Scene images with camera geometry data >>
*-*-*
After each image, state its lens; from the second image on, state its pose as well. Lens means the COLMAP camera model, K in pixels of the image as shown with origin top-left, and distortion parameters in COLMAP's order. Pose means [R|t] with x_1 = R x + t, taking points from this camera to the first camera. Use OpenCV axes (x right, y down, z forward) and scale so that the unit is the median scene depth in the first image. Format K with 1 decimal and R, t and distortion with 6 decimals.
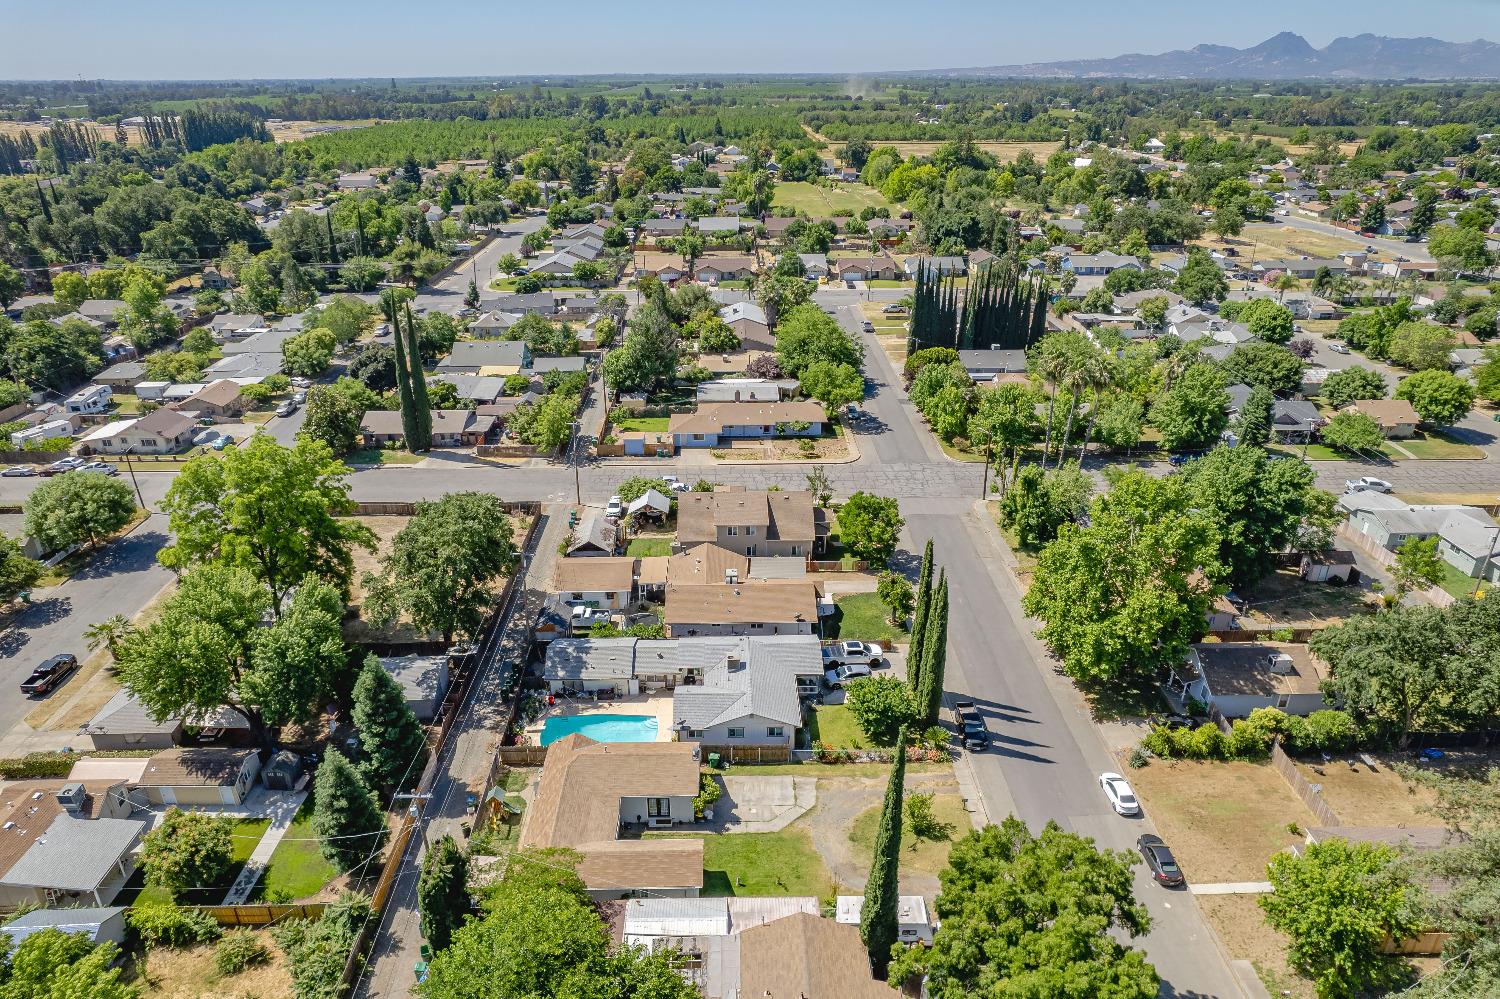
lens RADIAL K [[962.0, 0, 741.0], [0, 962.0, 498.0], [0, 0, 1]] dist [-0.072586, 0.062181]
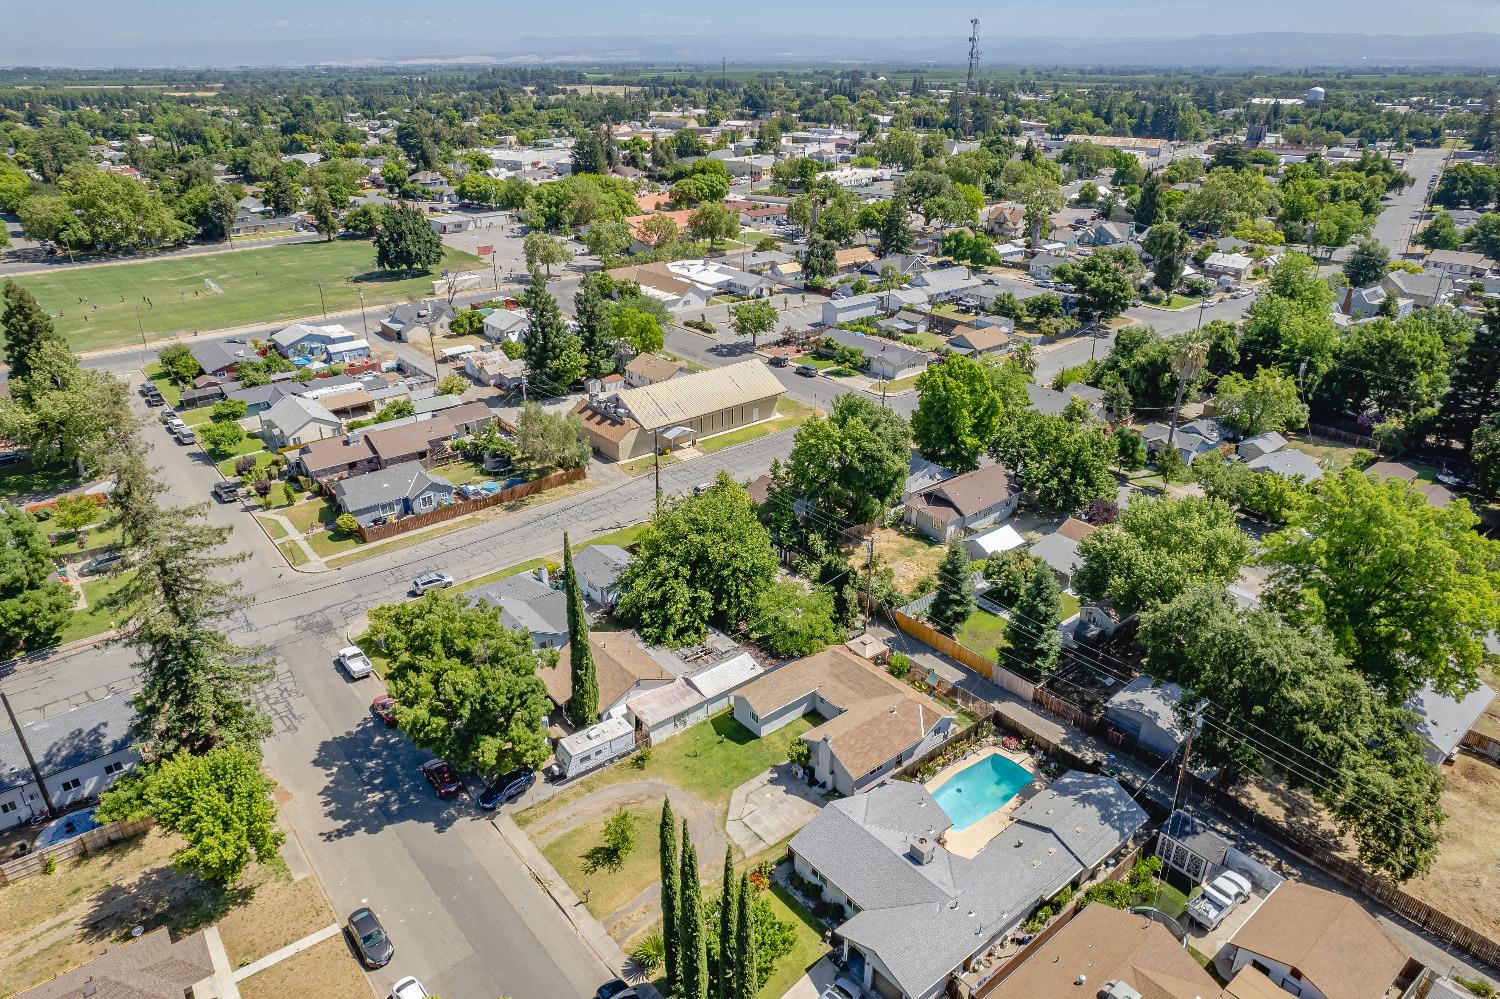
lens RADIAL K [[962.0, 0, 739.5], [0, 962.0, 500.8], [0, 0, 1]] dist [-0.072586, 0.062181]
pose [[-0.787849, 0.266201, -0.555365, 0.405319], [-0.248361, 0.687856, 0.682035, -0.447374], [0.563570, 0.675272, -0.475812, 0.984223]]
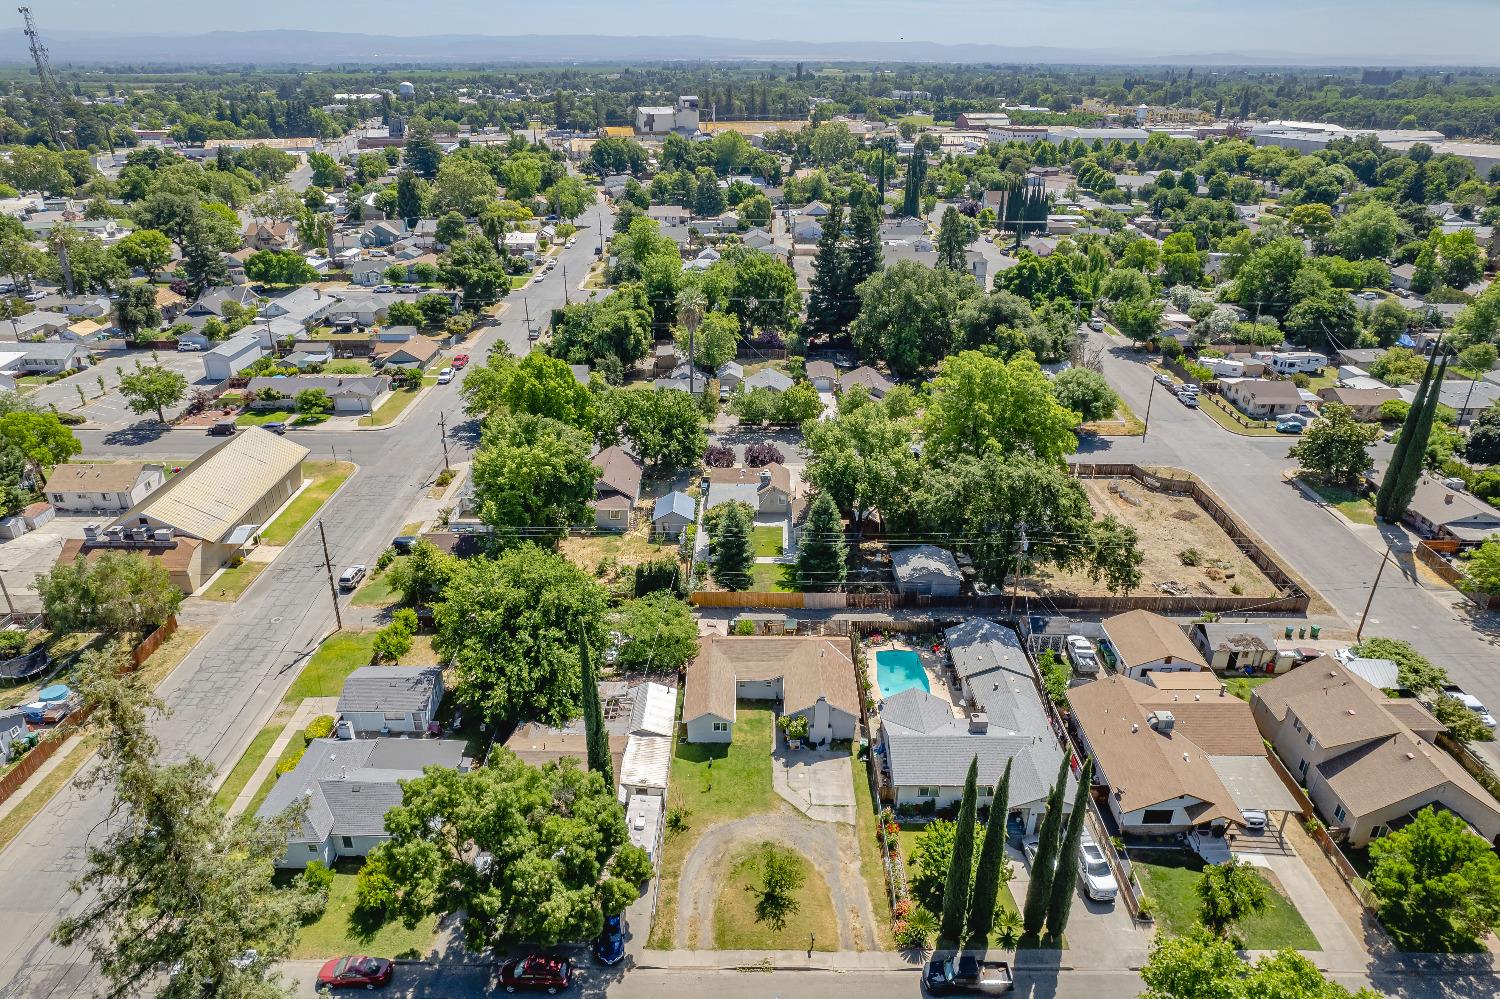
lens RADIAL K [[962.0, 0, 740.5], [0, 962.0, 503.8], [0, 0, 1]] dist [-0.072586, 0.062181]
pose [[-0.026090, 0.431196, -0.901881, 0.652238], [-0.414293, 0.816399, 0.402311, -0.242619], [0.909770, 0.384139, 0.157342, 0.518465]]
*-*-*
Problem to work on >> Please repeat the data from its start through the line containing "0.675272, -0.475812, 0.984223]]", swapping every "image" for "photo" and leaving everything else unchanged. Omit the pictures from your answer.

Expected answer >>
After each photo, state its lens; from the second photo on, state its pose as well. Lens means the COLMAP camera model, K in pixels of the photo as shown with origin top-left, and distortion parameters in COLMAP's order. Pose means [R|t] with x_1 = R x + t, taking points from this camera to the first camera. Use OpenCV axes (x right, y down, z forward) and scale so that the unit is the median scene depth in the first photo. Format K with 1 decimal and R, t and distortion with 6 decimals.
lens RADIAL K [[962.0, 0, 741.0], [0, 962.0, 498.0], [0, 0, 1]] dist [-0.072586, 0.062181]
lens RADIAL K [[962.0, 0, 739.5], [0, 962.0, 500.8], [0, 0, 1]] dist [-0.072586, 0.062181]
pose [[-0.787849, 0.266201, -0.555365, 0.405319], [-0.248361, 0.687856, 0.682035, -0.447374], [0.563570, 0.675272, -0.475812, 0.984223]]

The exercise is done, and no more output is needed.